Every presidential election cycle brings with it a variety of registration drives targeting people who typically are underrepresented at the polls, and Republicans have long seized on sloppy or questionable registrations as a sign of potential fraud on the part of Democrats.

It's an issue that is particularly sensitive this year GOP political leaders have used fears of fraud to successfully push laws across the country that could make voting more difficult by requiring voters to show identification. Democrats have fought the laws, arguing that they can disenfranchise citizens, minorities in particular.

The group at the root of the questionable mailings — the Voter Participation Center — acknowledges that the databases it uses to contact possible voters are imperfect because they are developed from commercially collected information. The group also says it expects people who receive misdirected mail to simply throw it away.

Several election officials said they believed the voter registration systems were secure enough to catch people who might improperly submit the misdirected documents.

But administrators in New Mexico, a potential swing state in the 2012 presidential race, warned that ineligible voters who complete the documents could make it onto the rolls.

New Mexico is one of two states in which noncitizens can qualify for a driver's license by simply proving residency — not necessarily legal residency — and state elections officials have no way of verifying the legal status of those who file registration documents.

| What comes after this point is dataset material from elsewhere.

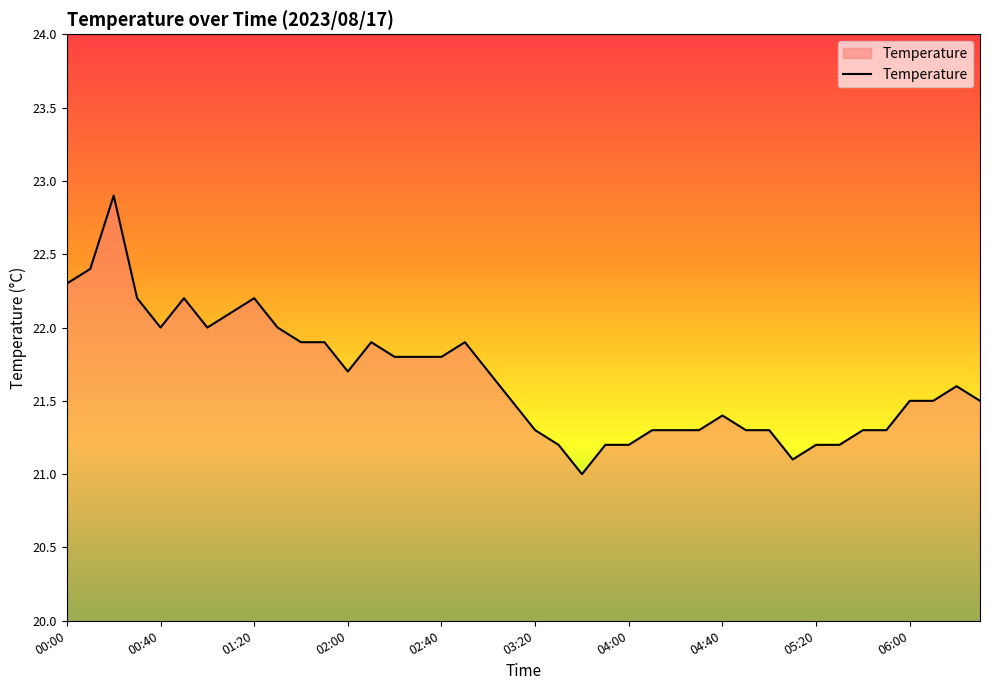

What is the greatest value displayed?

22.9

Ken Ortiz, the chief of staff at the New Mexico secretary of state's office, said some noncitizens have contacted the state asking why they received the forms when they'd previously been told that they could not vote.

"We fear that some of these individuals who receive this mailing may feel that they are being encouraged to vote by our office or county government," Ortiz said.

The mailings appear official, arriving in privacy envelopes with the headline "VOTER REGISTRATION DOCUMENTS ENCLOSED." Some information is already completed on the voter registration papers, and recipients also get an envelope to send completed forms to local elections officials.